Ralph de la Torre MD hasn’t sailed the $40 million boat south yet–but he doesn’t have to go into his office anymore, only the lawyers’. Yesterday (30 September), Dr. de la Torre stepped down from his CEO and board positions of the bankrupt Steward Health. He had submitted his resignation on 19 September, the day that the Senate Health, Education, Labor and Pensions (HELP) Committee voted to hold him in criminal and civil contempt due to his failure to appear before the committee on 12 September. The full Senate voted to refer the contempt charges to the Department of Justice (DOJ) on 25 September. [TTA 26 Sept]
de la Torre filed his own lawsuit on 30 September in the District of Columbia US District Court against each member of the HELP Committee, charging them with violating his Constitutional rights, specifically the Fifth Amendment on self-incrimination, in seeking to subpoena him for a hearing which “was simply a device…to attack Dr. de la Torre and publicly humiliate and condemn him” as part of a “coordinated campaign to villainize and scapegoat him.” The lawsuit seeks to have the subpoena and the contempt referral invalidated and declared unenforceable as a result, seeking declaratory and injunctive relief. He had previously asserted his Fifth Amendment rights before the Committee in view of the company’s Chapter 11 proceedings.
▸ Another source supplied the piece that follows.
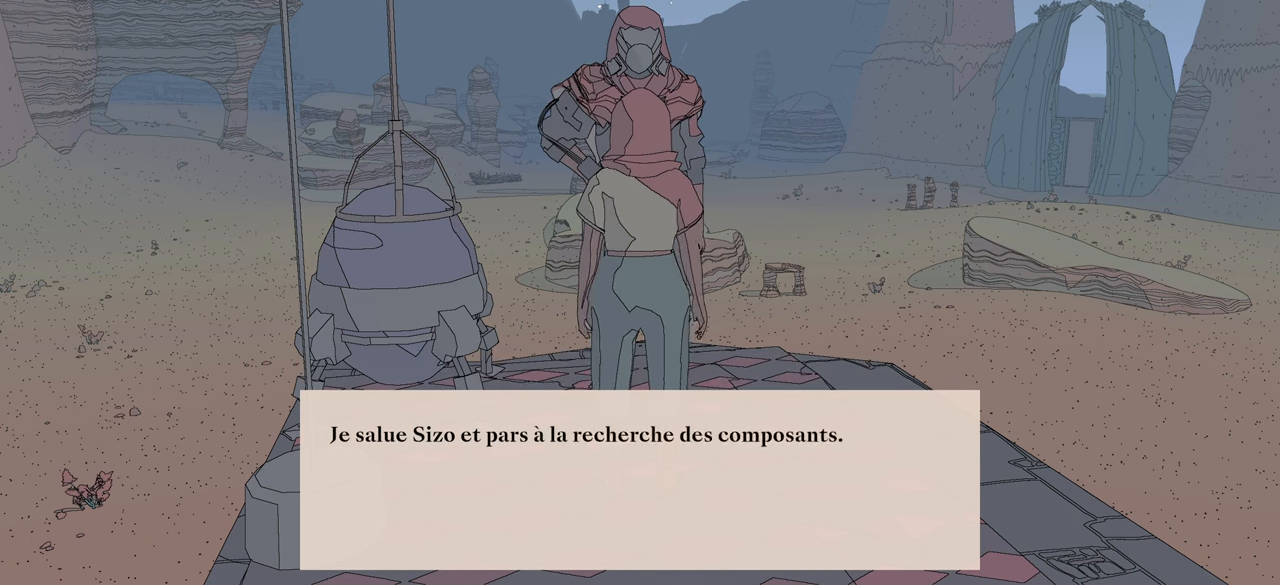
{"buttons": [], "left_stick": "center", "right_stick": "center", "events": []}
Given the threatening and extreme language of several of the committee Members and the actions that de la Torre’s filing singles out, the DC District Court hopefully will give this a fair hearing.
It is unknown if anyone will replace de la Torre as CEO even on an interim basis, as the company is selling its assets via the US Bankruptcy Court for the Southern District of Texas.
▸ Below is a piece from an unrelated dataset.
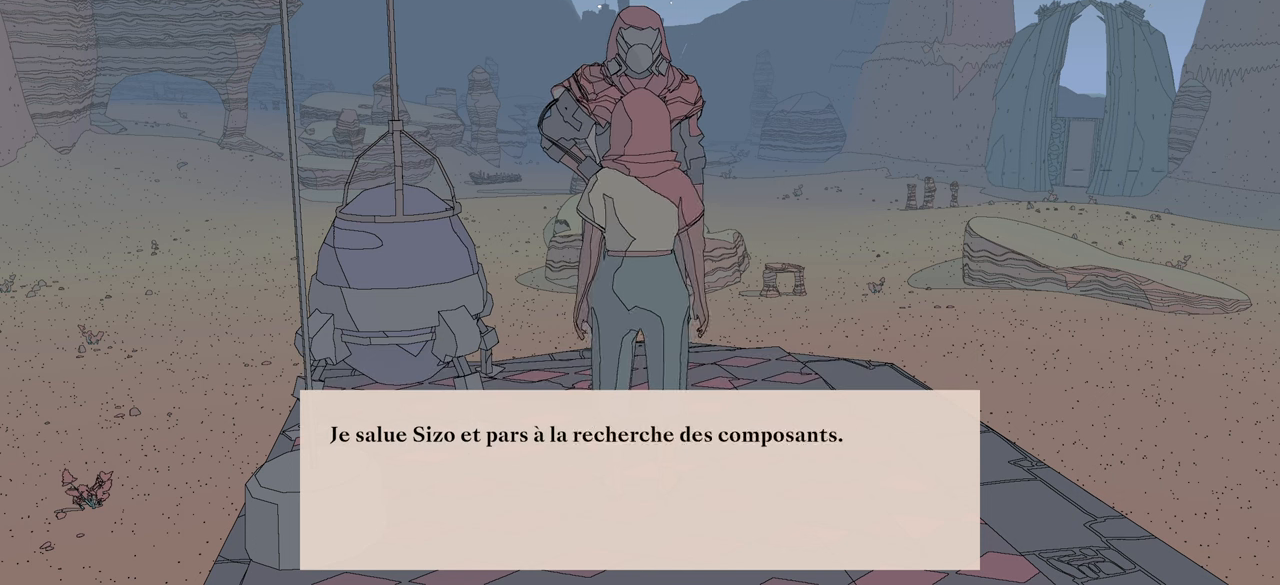
{"buttons": [], "left_stick": "center", "right_stick": "center", "events": []}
“While Dr. de la Torre has amicably separated from Steward on mutually agreeable terms, he will continue to be a tireless advocate for the improvement of reimbursement rates for the underprivileged patient population,” a Steward spokesperson said to Becker’s in a 28 September statement. “Dr. de la Torre urges continued focus on this mission and believes Steward’s financial challenges put a much-needed spotlight on Massachusetts’ ongoing failure to fix its healthcare structure and the inequities in its state system.” (Our Readers will not be blamed for being slightly amazed at this last statement, as most of Steward’s troubled hospitals, including two hospitals that no one would buy, were in that state–and Steward’s interests ranged all the way to London and Malta.) FierceHealthcare, Healthcare Dive
She’ll do it herself, because nearly 50% of voting shares says she can–No Third-Parties Need Apply. Per an SEC regulatory filing yesterday (30 September), beleaguered 23andMe CEO Anne Wojcicki declared that she is no longer seeking proposals from third parties and is moving forward to acquire the company. “It has become even clearer to me that the best path forward for the (company) is for me to take the company private.” Since the board of directors is vacant–except for her–and she holds effective voting control, it is hard to contradict her. While the company is public via a SPAC that cracked hard, with shares hovering around $0.37, her $0.40 bid per share was rejected by the board in no uncertain terms. However, Wojcicki is the only one who counts here, as she has sole voting power over 9.7 million shares and shared voting power over 101.1 million shares of the company equaling 24.8% of the company’s shares. Replacements have not been made for the seven departed independent directors–and this Editor doesn’t expect any until (and if) Wojcicki buys the company [TTA 17 Sept].
In the SEC filing, Wojcicki said “Importantly, I remain committed to our customers’ privacy and pledge to maintain the (company’s) current privacy policy in effect for the foreseeable future, including following completion of the acquisition I am currently pursuing.” This Editor ironically notes that had that position on site and database security prevailed a year or so ago, none of this would have happened.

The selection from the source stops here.